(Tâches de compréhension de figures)
- - -

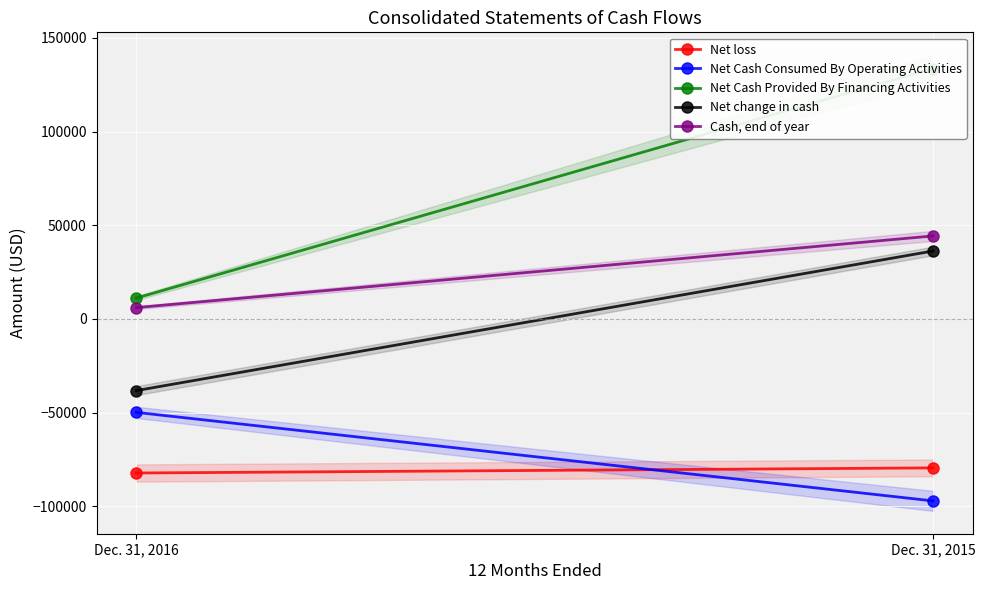

Between Dec. 31, 2016 and Dec. 31, 2015, which series saw the biggest shift?

Net Cash Provided By Financing Activities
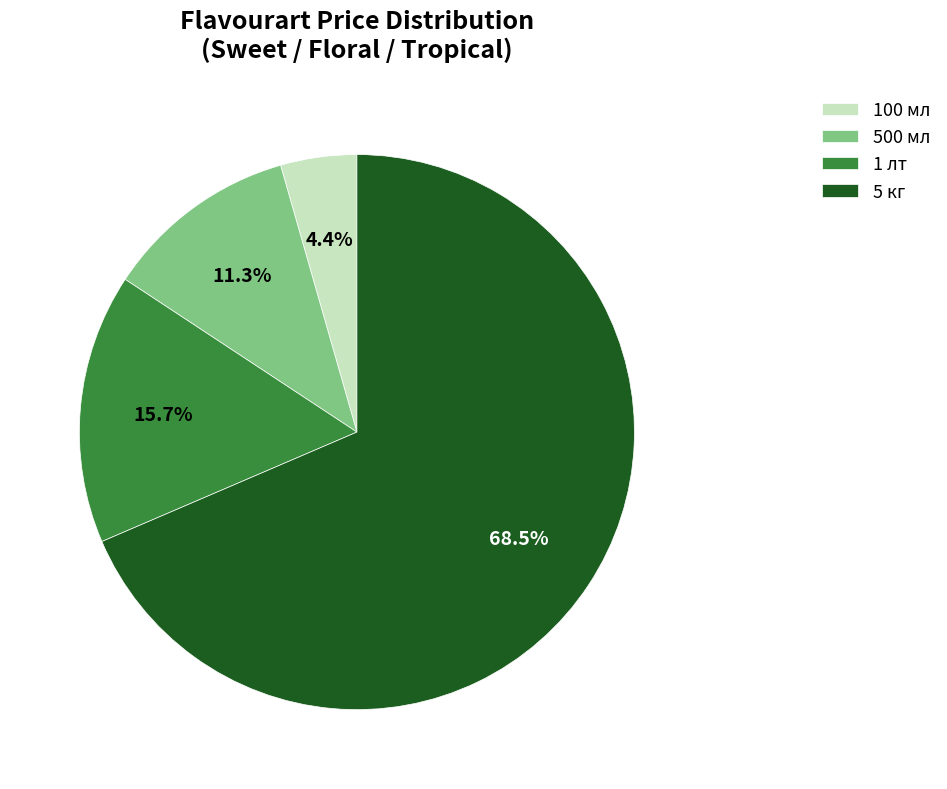

Which slice represents more than half of the pie?

5 кг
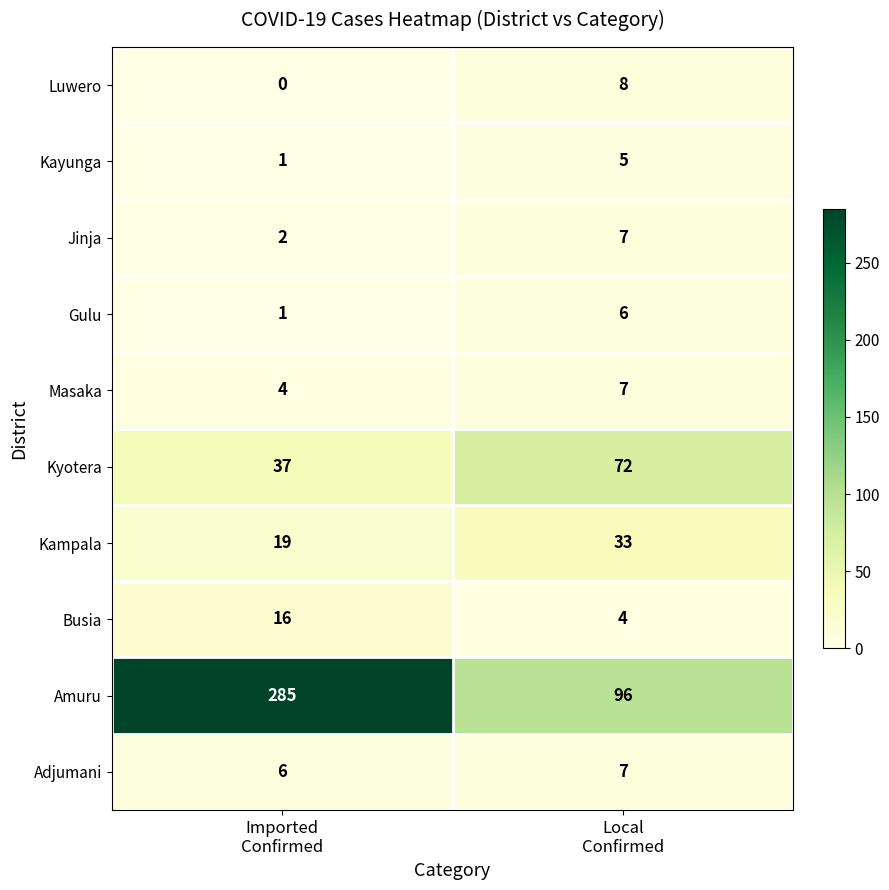

What is the maximum value for Kyotera?

72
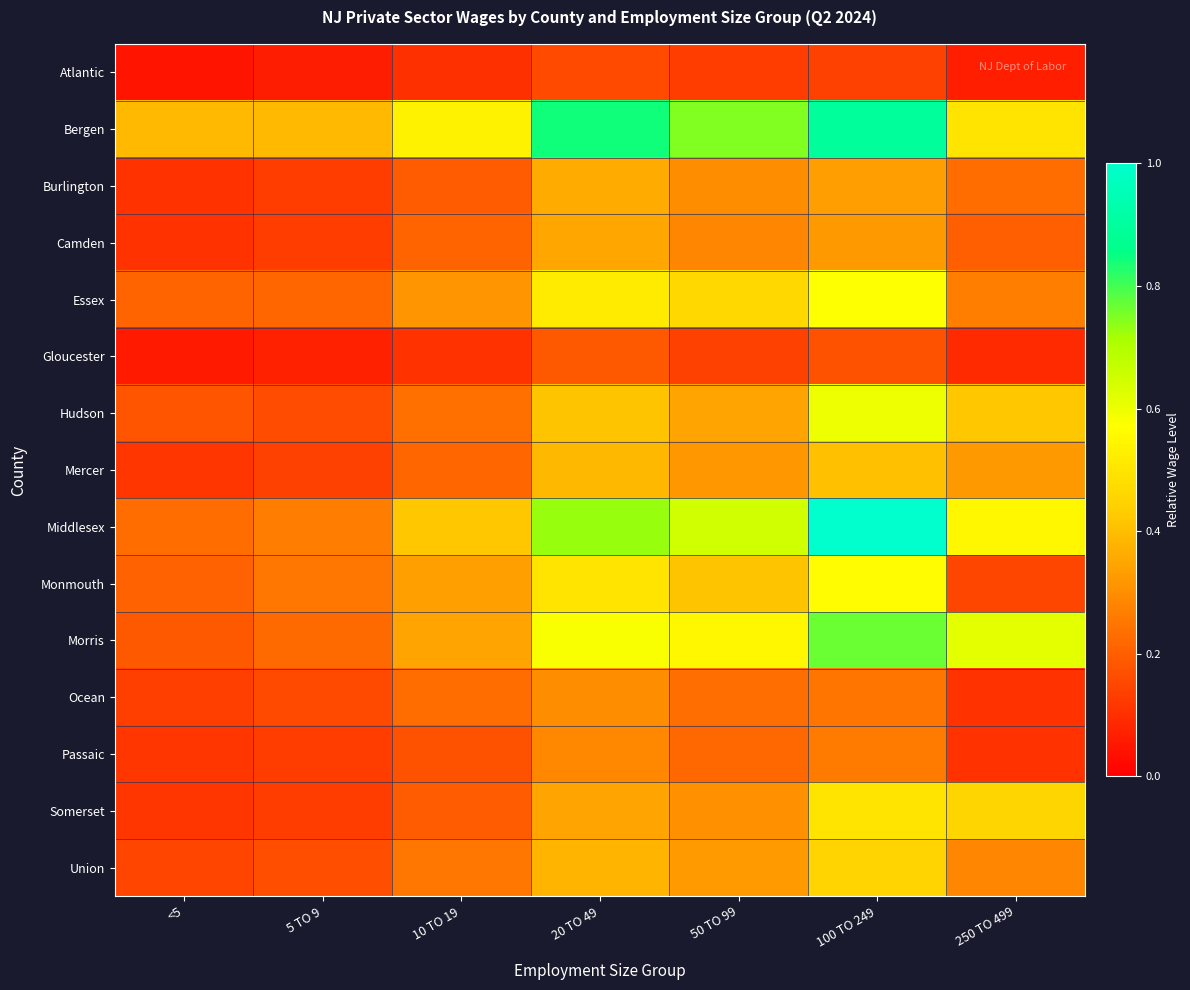

Between 20 TO 49 and 5 TO 9, which is larger?

20 TO 49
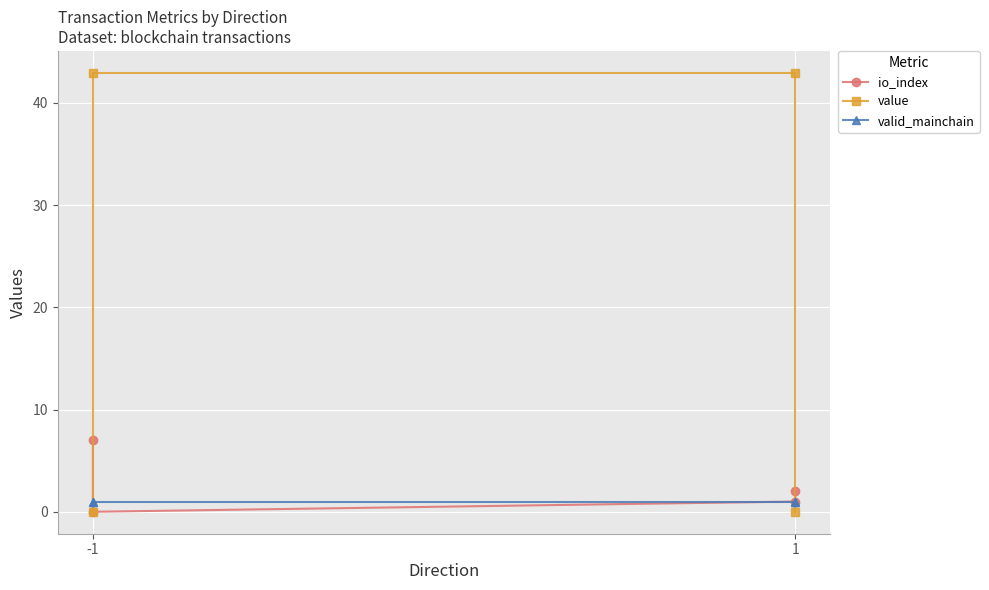

The value of io_index at -1 is 1.9. True or false?

False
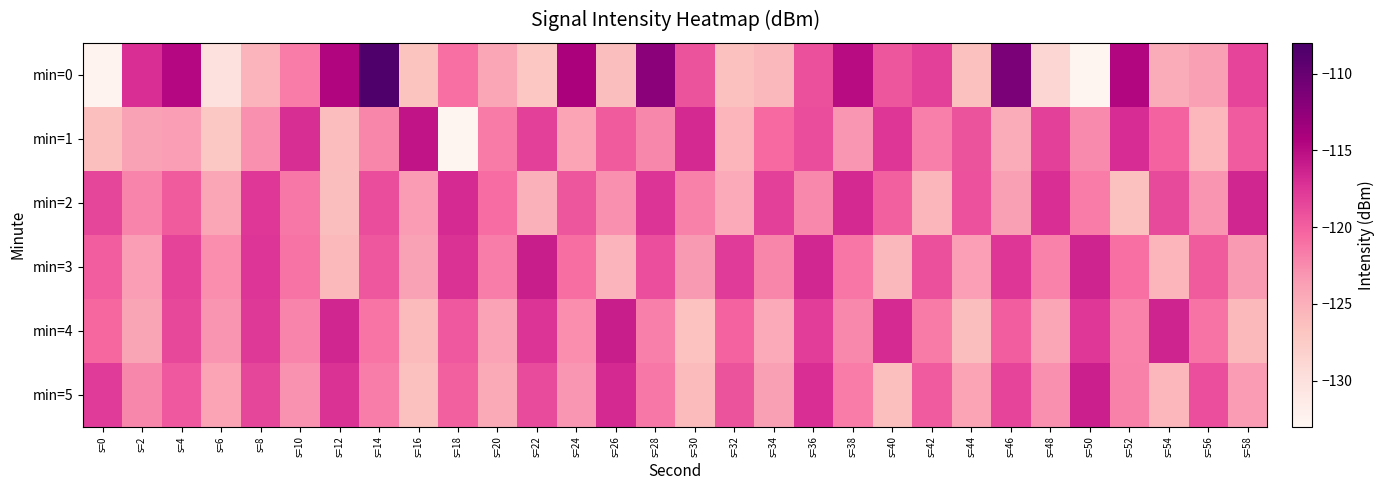

What is the difference between the highest and lowest values at s=52?

11.8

- - -

Objectif visé:
Repérez dans le matériel ci-dessus chaque ligne qui contient le mot « What », puis recopiez-la.

Réponse:
What is the maximum value for Kyotera?
What is the difference between the highest and lowest values at s=52?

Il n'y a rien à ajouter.